What is expected:
Rewrite the data below, putting "over every series" wherever "across all series" occurs and keeping everything else the same.

____ Records for processing

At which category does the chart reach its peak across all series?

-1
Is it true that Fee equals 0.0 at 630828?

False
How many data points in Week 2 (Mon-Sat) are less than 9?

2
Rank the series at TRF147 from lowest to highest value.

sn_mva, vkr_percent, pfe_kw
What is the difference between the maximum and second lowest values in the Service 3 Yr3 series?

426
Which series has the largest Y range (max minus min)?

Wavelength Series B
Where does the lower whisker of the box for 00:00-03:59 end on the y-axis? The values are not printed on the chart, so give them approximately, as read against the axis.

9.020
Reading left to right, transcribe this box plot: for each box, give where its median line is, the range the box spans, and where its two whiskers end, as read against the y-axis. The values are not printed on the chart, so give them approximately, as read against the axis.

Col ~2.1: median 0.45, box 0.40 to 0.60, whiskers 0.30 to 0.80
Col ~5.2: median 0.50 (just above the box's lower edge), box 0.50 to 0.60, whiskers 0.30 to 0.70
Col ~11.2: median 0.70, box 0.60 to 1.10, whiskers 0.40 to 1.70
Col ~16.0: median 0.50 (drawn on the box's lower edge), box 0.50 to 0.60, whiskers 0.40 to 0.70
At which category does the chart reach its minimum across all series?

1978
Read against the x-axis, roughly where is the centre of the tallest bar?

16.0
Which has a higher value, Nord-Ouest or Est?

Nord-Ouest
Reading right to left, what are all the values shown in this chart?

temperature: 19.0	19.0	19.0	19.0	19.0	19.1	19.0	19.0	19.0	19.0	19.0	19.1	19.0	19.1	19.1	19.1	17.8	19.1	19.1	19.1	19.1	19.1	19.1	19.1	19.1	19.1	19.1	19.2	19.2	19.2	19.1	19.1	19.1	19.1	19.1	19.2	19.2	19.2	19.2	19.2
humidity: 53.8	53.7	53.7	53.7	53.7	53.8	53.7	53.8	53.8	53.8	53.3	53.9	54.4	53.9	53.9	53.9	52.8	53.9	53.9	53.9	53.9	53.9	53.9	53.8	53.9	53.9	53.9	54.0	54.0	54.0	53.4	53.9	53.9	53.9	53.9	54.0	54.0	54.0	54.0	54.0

________

Reply to the task:
At which category does the chart reach its peak over every series?

-1
Is it true that Fee equals 0.0 at 630828?

False
How many data points in Week 2 (Mon-Sat) are less than 9?

2
Rank the series at TRF147 from lowest to highest value.

sn_mva, vkr_percent, pfe_kw
What is the difference between the maximum and second lowest values in the Service 3 Yr3 series?

426
Which series has the largest Y range (max minus min)?

Wavelength Series B
Where does the lower whisker of the box for 00:00-03:59 end on the y-axis? The values are not printed on the chart, so give them approximately, as read against the axis.

9.020
Reading left to right, transcribe this box plot: for each box, give where its median line is, the range the box spans, and where its two whiskers end, as read against the y-axis. The values are not printed on the chart, so give them approximately, as read against the axis.

Col ~2.1: median 0.45, box 0.40 to 0.60, whiskers 0.30 to 0.80
Col ~5.2: median 0.50 (just above the box's lower edge), box 0.50 to 0.60, whiskers 0.30 to 0.70
Col ~11.2: median 0.70, box 0.60 to 1.10, whiskers 0.40 to 1.70
Col ~16.0: median 0.50 (drawn on the box's lower edge), box 0.50 to 0.60, whiskers 0.40 to 0.70
At which category does the chart reach its minimum over every series?

1978
Read against the x-axis, roughly where is the centre of the tallest bar?

16.0
Which has a higher value, Nord-Ouest or Est?

Nord-Ouest
Reading right to left, what are all the values shown in this chart?

temperature: 19.0	19.0	19.0	19.0	19.0	19.1	19.0	19.0	19.0	19.0	19.0	19.1	19.0	19.1	19.1	19.1	17.8	19.1	19.1	19.1	19.1	19.1	19.1	19.1	19.1	19.1	19.1	19.2	19.2	19.2	19.1	19.1	19.1	19.1	19.1	19.2	19.2	19.2	19.2	19.2
humidity: 53.8	53.7	53.7	53.7	53.7	53.8	53.7	53.8	53.8	53.8	53.3	53.9	54.4	53.9	53.9	53.9	52.8	53.9	53.9	53.9	53.9	53.9	53.9	53.8	53.9	53.9	53.9	54.0	54.0	54.0	53.4	53.9	53.9	53.9	53.9	54.0	54.0	54.0	54.0	54.0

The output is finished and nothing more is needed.